The oil and gas industry is littered with speculative firms that engage in the exploration, development and production of fossil fuels. These firms are often highly levered and have unpredictable revenue streams and commensurate with that shortcoming, a lack of profits. One such firm is Goodrich Petroleum (GDP), a $660 million market cap firm founded in Texas in 1995 with about 100 employees and working interests in 436 producing oil and natural gas fields in the US. The company does have $435 million in long-term debt, which is around two times annual revenue, but also sports a tangible book value of more than twice its current market cap. In this article, instead of taking a look at the volatile common stock, we'll take a look at a preferred issue from Goodrich that could put significant income in your portfolio provided you can stomach the risk.

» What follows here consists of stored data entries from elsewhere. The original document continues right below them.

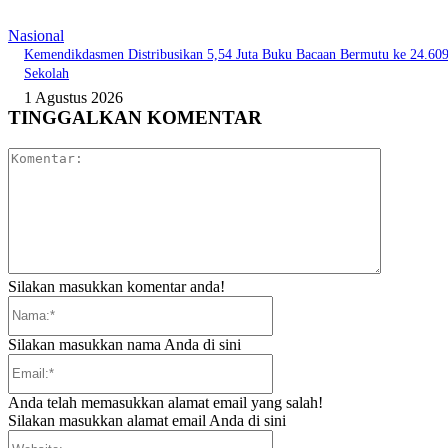
Nasional
Kemendikdasmen Distribusikan 5,54 Juta Buku Bacaan Bermutu ke 24.60
Sekolah
1 Agustus 2026
TINGGALKAN KOMENTAR
Komentar:
Silakan masukkan komentar anda!
Nama:*
Silakan masukkan nama Anda di sini
Email:*
Anda telah memasukkan alamat email yang salah!
Silakan masukkan alamat email Anda di sini
Website: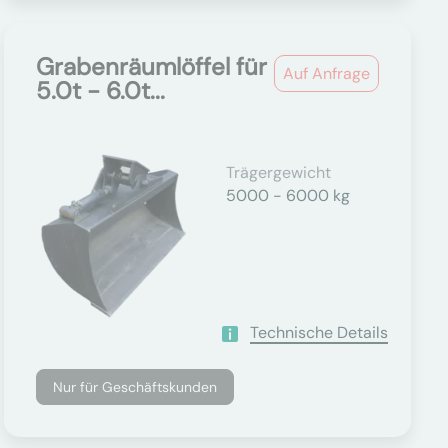
Grabenräumlöffel für
Auf Anfrage
5.0t - 6.0t...
Trägergewicht
5000 - 6000 kg
Technische Details
Nur für Geschäftskunden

The issue in question is Goodrich's Series D Cumulative Preferred Stock (GDP-D, could differ depending on your broker). GDP-D is a traditional preferred stock issue, meaning it has no debt issue backing it and has no stated maturity. The issue pays regular quarterly dividends of 61 cents per share and based on the issue price of $25, the coupon yield is 9.75%. Given the current price $24.81, the current yield is a bit higher than the coupon at 9.8%.
GDP-D has no stated maturity date but it does have a provision in it that allows GDP to call it at the full issue price of $25 beginning late in 2018. Should this occur, holders will receive $25 per share regardless of where the issue is trading at that time. As a result, anyone that buys today and then gets called away will be entitled to receive a very small capital gain on their position. With the issue trading very close to its issue price it isn't one you buy for capital appreciation, however; you buy an issue like this for the income.
Speaking of the income, dividends on GDP-D are cumulative, meaning that barring some kind of bankruptcy event, GDP-D's distributions are guaranteed. Even if GDP misses dividend payments on GDP-D, it is required to make them up. This is a major perk of investing in preferreds; common stock dividends have no such guarantees and on income that is very close to 10% yearly, that is a nice feature to have.
GDP-D's distributions are also eligible for the preferential dividend tax treatment, 15% for most investors, so it is tax-advantaged as well. Even in a taxable account at the full 15% rate this issue still provides ~8.5% in after-tax yield, making it one of the strongest on the preferred market. Of course, holding GDP-D in a retirement account is preferable as it defers all taxes.
I'd be remiss if I didn't mention the reason the yield is so high on GDP-D and that is default risk. GDP is a speculative oil and gas firm and one must understand this before pulling the trigger on GDP-D. This is not a preferred you can buy and forget about; holding GDP-D takes constant monitoring of GDP's business and financial condition. This issue is rated as Caa2/CCC-, meaning it is junk-rated. However, you are being compensated for that risk with the very high yield; you just have to make sure you understand the risks fully before entering a position. Due diligence is paramount on this issue in particular and should not be skipped.
GDP-D offers enterprising investors the chance to own a preferred that yields very close to 10% and is trading at a slight discount to its issue and call price. While there is no mistaking that this is a high risk, high reward preferred, it can still have a place in your income portfolio. Please, before taking any action on GDP-D, understand the risks of owning preferred stock in a small, speculative oil and gas firm as there is the chance it could eventually run into liquidity issues. While dividends are guaranteed on GDP-D, it doesn't mean GDP will necessarily be able to cover them forever. GDP-D can provide you with very nice income and there is no threat of GDP defaulting right now but this is a buy and monitor security, not buy and hold.
Disclosure: I have no positions in any stocks mentioned, and no plans to initiate any positions within the next 72 hours. I wrote this article myself, and it expresses my own opinions. I am not receiving compensation for it (other than from Seeking Alpha). I have no business relationship with any company whose stock is mentioned in this article.